There are tantalizing clues to an extremely early iron mill referenced in the deed of Captain Isaac Ryol (Royall) in which he buys an iron-smelting mill called “London New” from Ebenezer Maudsley. By 1727, Maudsley is operating a gristmill on the land and river at Pacumit, now the land at the Revere Copper Mill. Page after page of records brings the reader deeper into the history and people of this place that in much of Volume One is simply known as the Province of the Massachusetts Bay.

Many of the ancient documents bear the Provincial Seal of Massachusetts and that of the Treasurer and Receiver General for His Majesty’s said province.

Many of the ancient documents bear the Provincial Seal of Massachusetts and that of the Treasurer and Receiver General for His Majesty’s said province.

The pages contain detailed land grants, petitions for the laying out or discontinuing of roads, records of the church, and notations of births and deaths. There are wonderful oddities too.
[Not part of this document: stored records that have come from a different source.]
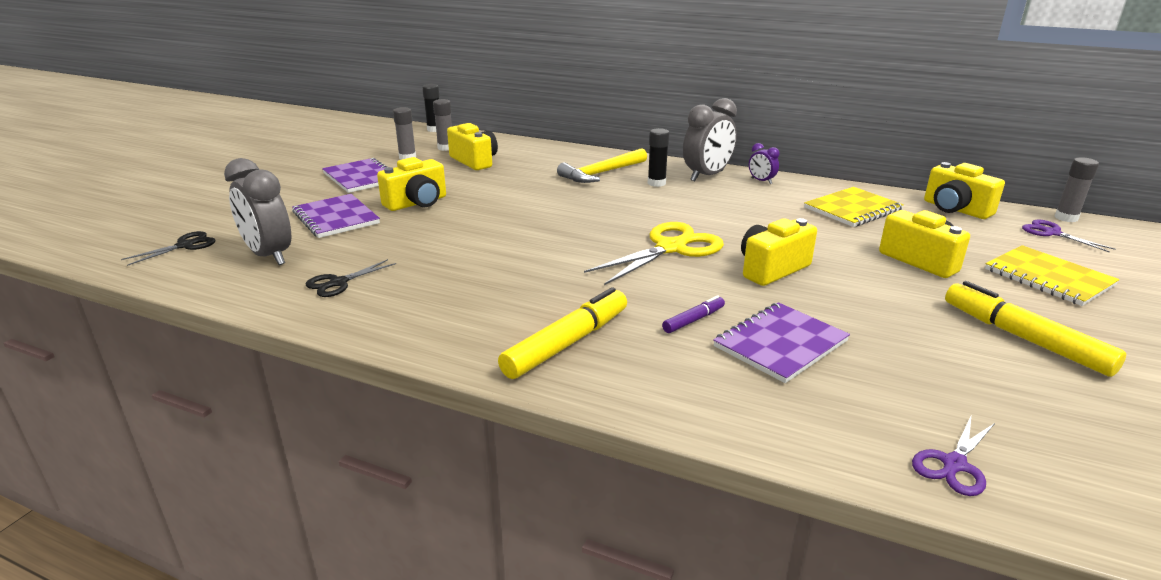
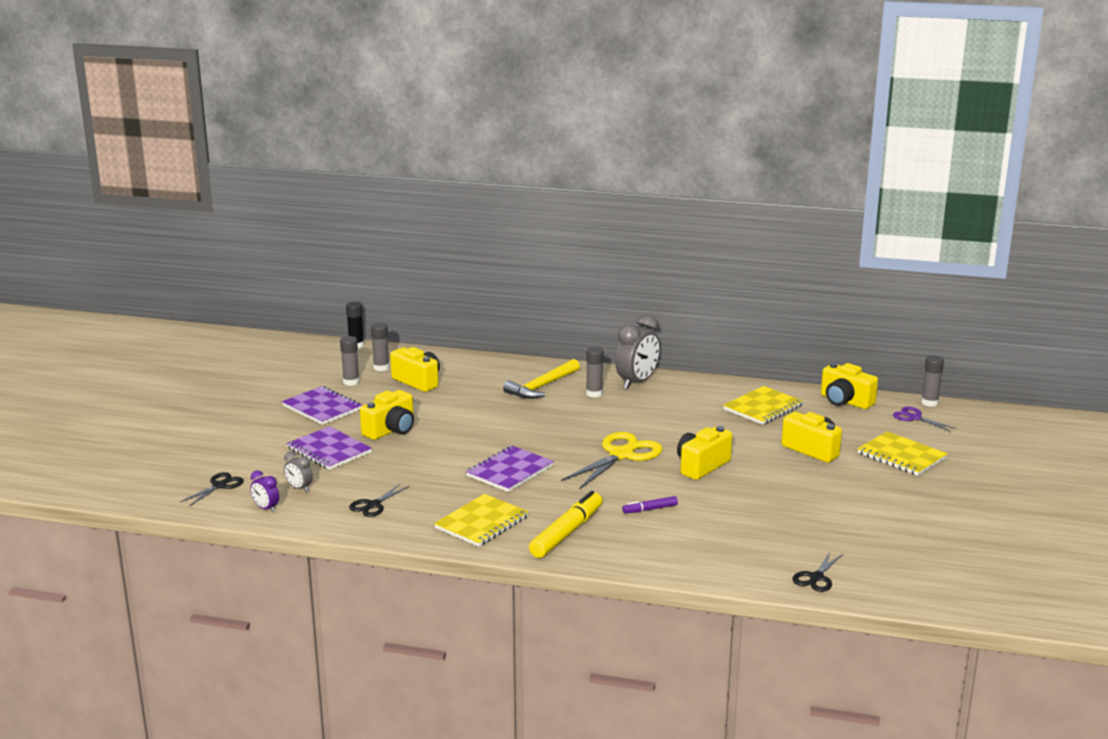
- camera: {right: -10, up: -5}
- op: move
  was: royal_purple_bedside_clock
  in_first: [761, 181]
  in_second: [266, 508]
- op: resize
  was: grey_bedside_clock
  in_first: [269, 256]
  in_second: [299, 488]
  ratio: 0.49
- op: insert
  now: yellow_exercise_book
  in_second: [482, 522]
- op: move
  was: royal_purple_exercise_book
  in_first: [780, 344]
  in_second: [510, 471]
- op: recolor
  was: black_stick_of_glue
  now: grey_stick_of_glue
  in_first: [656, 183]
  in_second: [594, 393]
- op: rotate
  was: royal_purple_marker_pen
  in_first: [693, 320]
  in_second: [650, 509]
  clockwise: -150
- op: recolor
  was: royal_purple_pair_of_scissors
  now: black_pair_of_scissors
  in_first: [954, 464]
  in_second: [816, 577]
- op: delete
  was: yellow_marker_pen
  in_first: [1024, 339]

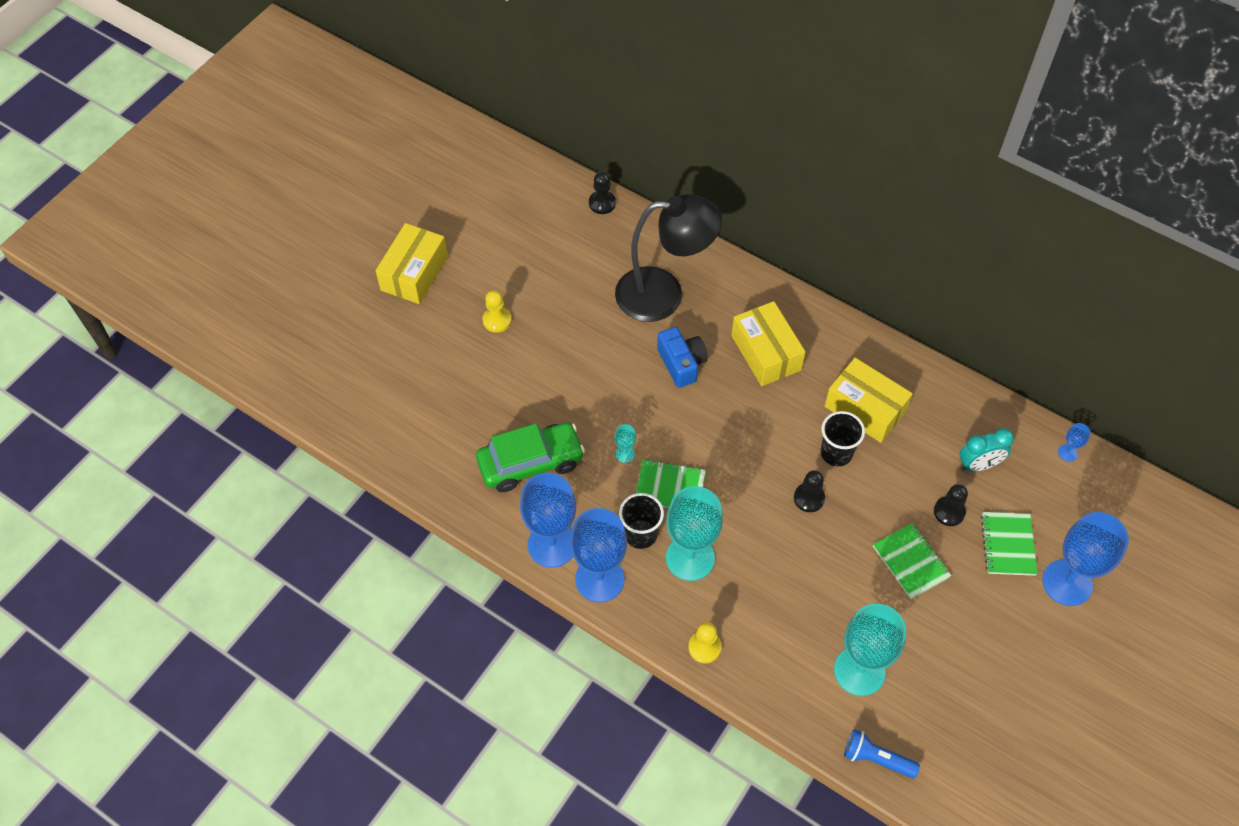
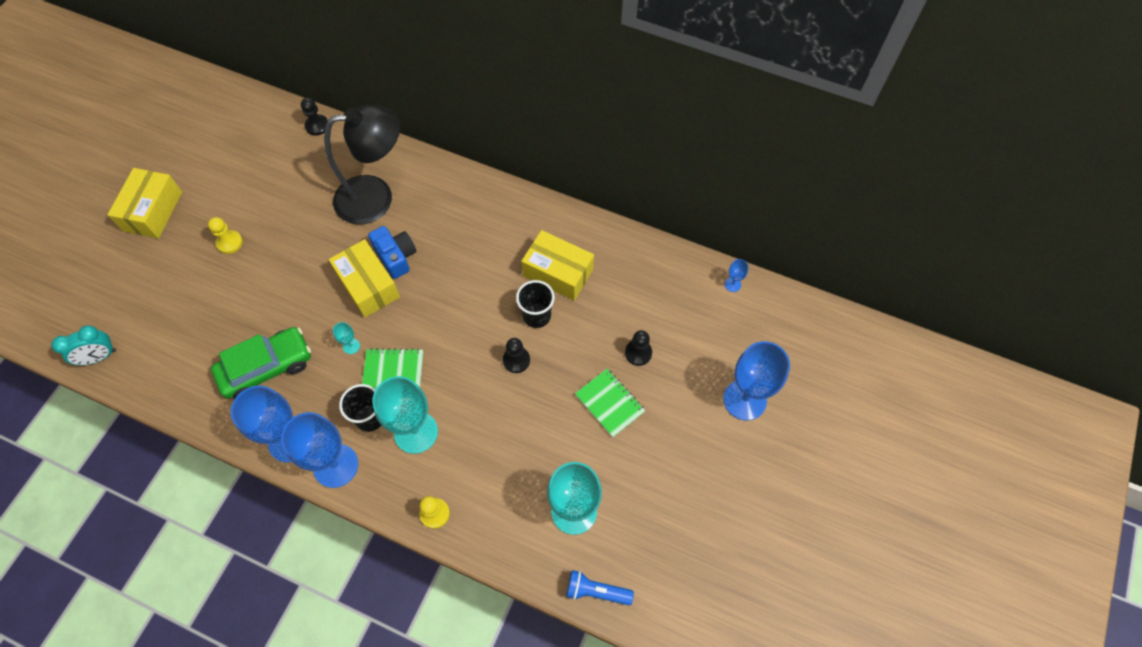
- camera: {right: -10, up: 5}
- op: move
  was: turquoise_bedside_clock
  in_first: [978, 465]
  in_second: [99, 357]
- op: move
  was: yellow_parcel
  in_first: [765, 353]
  in_second: [368, 285]
- op: delete
  was: green_exercise_book
  in_first: [1008, 544]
Take for instance a small booklet entitled “A Book Kept for the Entering of Strays — 1740.” Inside, over a period of 27 years, the various town clerks record stray animals found by local inhabitants. The history of our town flows easily as we randomly select a typical entry, which reads, “December 1st 1740, Taken up and strayed by Dr. Ralph Pope of Stoughton; a darke gray (or black roan horse) having no artificial mark. Supposed to be about twelve years old.”

So what do we know about Ralph Pope, and is there relevance in these ancient tomes? It turns out that Ralph Pope was a physician who purchased 24 acres of land on what is now Spring Lane — then known as Dunbar Lane. Pope shows up in the town tax records in 1731. That same year he and his wife, Rebecca, were admitted to the church. The family were “constant worshipers” according to tradition, and would make their way to the meetinghouse on horseback each week. The meetinghouse was located in what is now Canton Corner Cemetery, and on July 18, 1731, Pope and his wife were in the meetinghouse to celebrate the baptism of their daughter, also named Rebecca. We also know that Pope brought along a black slave named Scipio, which he also had baptized. Records suggest that Pope was the owner of one of 11 slaves listed in town in 1734. While not a tremendous amount of information is known about slavery in what is now Canton, we do know that in 1748, Reverend Jedidiah Adams married Scipio to Sarah-Mary Slocum, an Indian.

And for every piece of paper that tells a story or fills in a piece of genealogy, there remain hundreds if not thousands of mysteries and riddles. An entry on April 10, 1762 reads, “By virtue of this warrant, I have warned the within named Isaiah Faxson and his wife and three children to depart this town within fourteen days after warning.” This small note, written 253 years ago, leaves a few further clues. We know that the selectmen wanted Faxson to depart and was warned out. This was a common practice to pressure “outsiders” who were considered undesirable to settle elsewhere. Faxson was from Braintree and was living at the house of James Smith. In the books there are hundreds of “warning out” notices and the potential for even more history to uncover.

These early records are about to become the subject of the next chapter in Canton’s preservation efforts. The Canton Public Library and the Canton Historical Society have applied for a grant from the Community Preservation Act to begin the process of creating a plan to preserve and digitize these and hundreds of other historical public documents. Voters at the annual town meeting will vote a modest sum to allow the documents to be studied by a professional archivist to identify and prioritize preservation needs. The hope is to one day digitize these documents and make them available for researchers around the world. While the work will not capture the smell and feel of these books, it will capture the imaginations of writers and researchers for years to come.